Variante Mu, Cauda: “Vaccinare tutto il mondo e fascia 5-12 anni”

La nuova variante Mu del Covid preoccupa ed è sotto osservazione, ma per cercare di arginare i contagi, è necessario ”cercare di lavorare su due aspetti, uno interno e uno internazionale”. Ne è convinto Roberto Cauda, direttore Malattie infettive del Policlinico Gemelli di Roma, che parlando con l’Adnkronos spiega: ”In questo momento dobbiamo lavorare su più aspetti. Primo cercare di vaccinare quelli in cui la malattia decorre in forma più grave, gli over 50, poi vaccinare il più possibile tutti e quindi arrivare a quella quota che il generale Figliuolo ha indicato nell’80% e non fermarci, vaccinare ancora. Il terzo aspetto, quando saranno disponibili i vaccini per la fascia 5-12 anni e se saranno efficaci e sicuri come noi pensiamo, cercare di vaccinare la quota parte che manca all’appello. Infine cercare di vaccinare tutto il mondo. Non si è mai al sicuro se non si mette al sicuro tutto il mondo”. 
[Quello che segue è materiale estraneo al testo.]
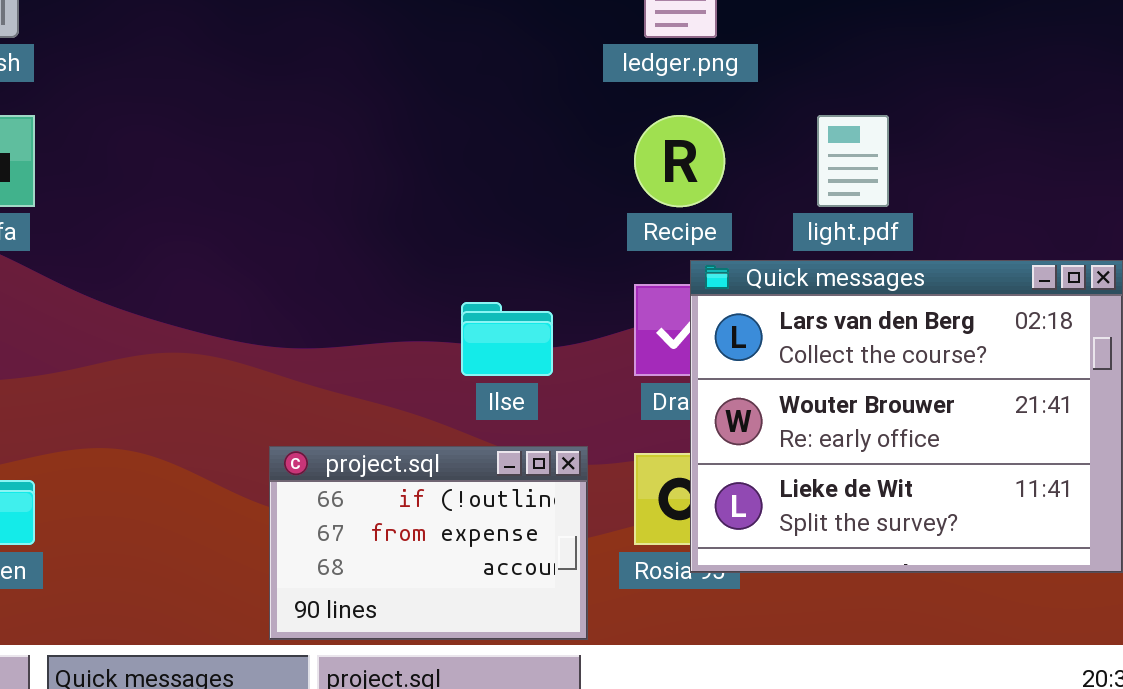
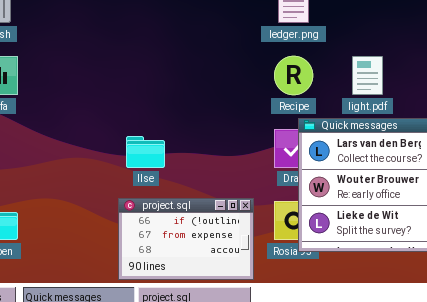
Ilse: [461,302,553,376] -> [126,136,165,168], moved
In particolare sui vaccini per la fascia 5-12 anni, Cauda aggiunge: ”Io penso che bisognerà approvarli”. ”La variante Mu non è ancora una variante di preoccupazione ma è una variante di interesse – spiega Cauda – Sappiamo che ci sono numerose varianti che circolano e la loro comparsa dipende dal fatto che il virus colpendo una platea elevata di soggetti può andare incontro a una serie di mutazioni. Noi sappiamo che la maggioranza delle mutazioni di questo virus sono indifferenti, non hanno un effetto né epidemiologico né clinico, ma ci sono alcune mutazioni, nella fattispecie la variante Mu, è una variante che presenta una serie di mutazioni già note più altre mutazioni, che sono mutazioni presenti sulla componente spike che possono determinare vantaggi dal punto di vista epidemiologico in termini di maggiore trasmissibilità e in termini di maggiore severità”.  

”Questa mutazione – aggiunge Cauda – è sorta in Colombia, che non è un paese che ha una percentuale di vaccinati tali da far pensare che possa esserci una qualche influenza della vaccinazione, e quindi non c’entra nulla con la pressione vaccinale. Il problema è che su questa variante non se ne sa molto. La percentuale è molto bassa, si diceva lo 0,1% dei casi globalmente osservati. E’ chiaro che in alcune aree è più presente e in altre meno, tutte queste varianti destano sempre preoccupazione anche se non la chiamiamo variante di preoccupazione perché abbiamo imparato a conoscerle”.  

”Tutto questo ci pone degli interrogativi bisogna cercare di completare al più presto la vaccinazione perché al momento i primi dati, che non sono ancora definitivi, sembrano indicare che anche contro questa variante i vaccini funzionano – spiega – Ovviamente sono dati del tutto preliminari ma la vaccinazione comunque serve perché protegge e previene ulteriori nuove varianti. Bisogna cercare di vaccinare tutto il mondo, non possiamo pensare che da questa pandemia si esca soltanto vaccinando l’Europa, il Nord America. Il patto di Roma credo sia stato molto importante, c’è stato un nuovo rinnovato impegno a fornire i vaccini alla popolazione generale del mondo”.  

”Stiamo parlando di terza dose, per carità va tutto bene, ma io penso che la messa in sicurezza del mondo consenta anche a noi di essere in sicurezza, altrimenti continueremo a fronteggiare il problema delle varianti – conclude il direttore di Malattie infettive del Policlinico Gemelli di Roma – Io credo che questa sia la morale che possiamo trarre da questa variante Mu e da altre varianti che sono comparse e che eventualmente compariranno. Non si è mai al sicuro se non si mette al sicuro tutto il mondo”.